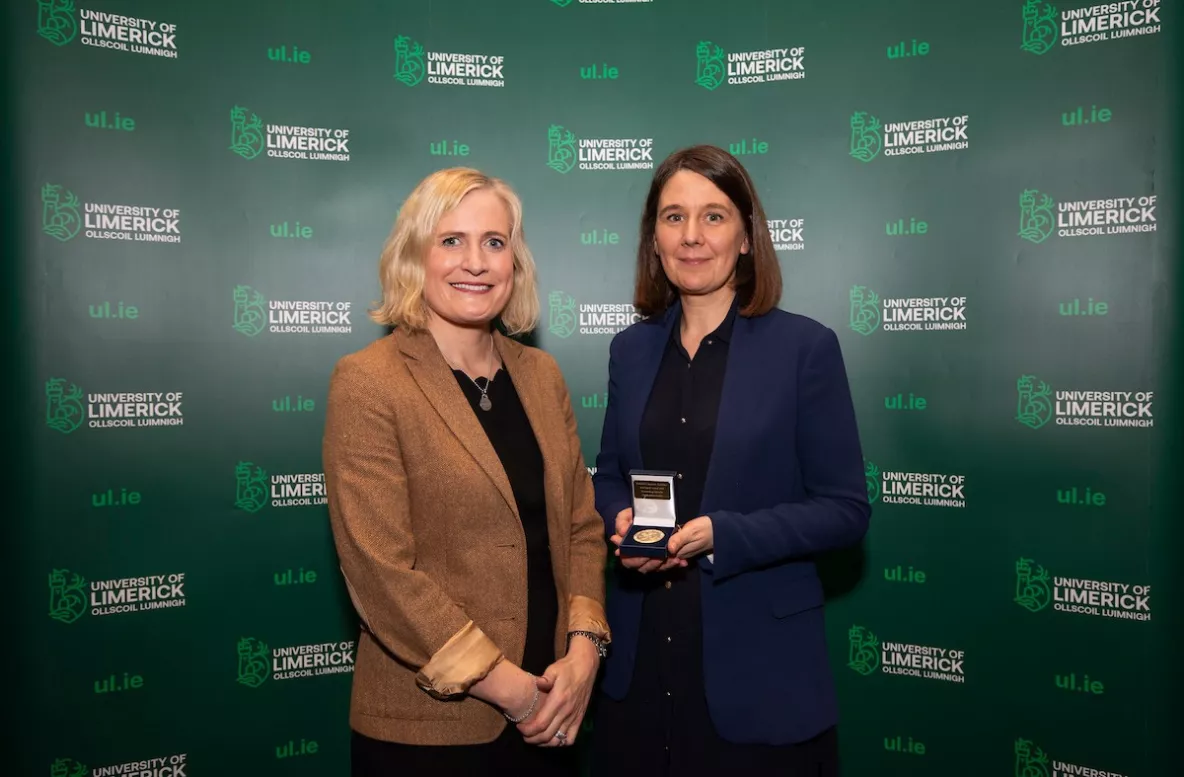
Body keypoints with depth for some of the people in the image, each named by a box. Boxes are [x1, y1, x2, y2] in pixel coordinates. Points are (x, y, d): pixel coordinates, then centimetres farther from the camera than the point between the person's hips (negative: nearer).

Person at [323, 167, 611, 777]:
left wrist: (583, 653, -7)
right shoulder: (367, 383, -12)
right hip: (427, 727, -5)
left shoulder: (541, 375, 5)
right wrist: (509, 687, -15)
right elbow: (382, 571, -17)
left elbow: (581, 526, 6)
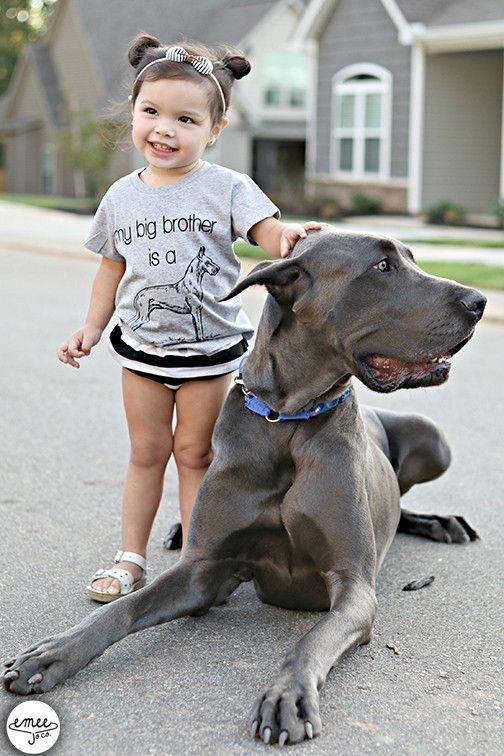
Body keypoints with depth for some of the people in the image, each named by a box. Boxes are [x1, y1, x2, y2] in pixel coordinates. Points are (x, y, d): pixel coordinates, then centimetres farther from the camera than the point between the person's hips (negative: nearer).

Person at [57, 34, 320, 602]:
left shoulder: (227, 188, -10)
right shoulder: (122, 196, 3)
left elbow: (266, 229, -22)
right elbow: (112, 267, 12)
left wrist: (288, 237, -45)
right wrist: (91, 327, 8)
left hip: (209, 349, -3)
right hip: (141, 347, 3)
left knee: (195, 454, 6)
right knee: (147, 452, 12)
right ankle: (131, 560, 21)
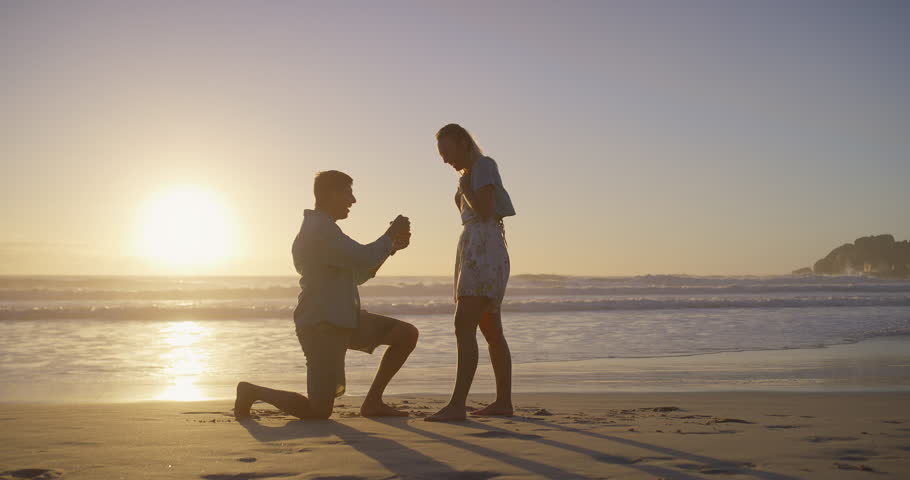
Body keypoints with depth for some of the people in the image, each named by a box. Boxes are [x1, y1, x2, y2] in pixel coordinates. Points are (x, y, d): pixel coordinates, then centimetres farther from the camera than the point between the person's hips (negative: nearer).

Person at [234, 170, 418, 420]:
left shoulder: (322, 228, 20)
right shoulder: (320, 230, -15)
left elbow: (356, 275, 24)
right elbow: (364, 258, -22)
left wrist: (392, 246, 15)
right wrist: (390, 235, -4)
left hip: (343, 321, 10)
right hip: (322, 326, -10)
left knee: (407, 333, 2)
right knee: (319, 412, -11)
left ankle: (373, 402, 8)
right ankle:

§ WHAT TO WORK ON
Give back, word for word, the lines from the line that contains "right wrist: (91, 327, 8)" through the last line of the records, with no pictures and nothing else.

§ TASK OUTPUT
right wrist: (91, 327, 8)
left hip: (209, 349, -3)
right hip: (141, 347, 3)
left knee: (195, 454, 6)
right knee: (147, 452, 12)
right ankle: (131, 560, 21)
Body keypoints with depth for some of the people in the image, each named by a box. Boxes are [x1, y1, x2, y2] in pixel coordinates. Points are (x, y, d): pixel coordinates, then centimetres farther from the camera than the point between the person's hips (negative: nearer).

Person at [234, 170, 418, 420]:
left shoulder: (322, 228, 20)
right shoulder: (320, 230, -15)
left elbow: (356, 275, 24)
right elbow: (364, 258, -22)
left wrist: (392, 246, 15)
right wrist: (390, 235, -4)
left hip: (343, 321, 10)
right hip: (322, 326, -10)
left knee: (407, 333, 2)
right knee: (319, 412, -11)
left ankle: (373, 402, 8)
right ankle:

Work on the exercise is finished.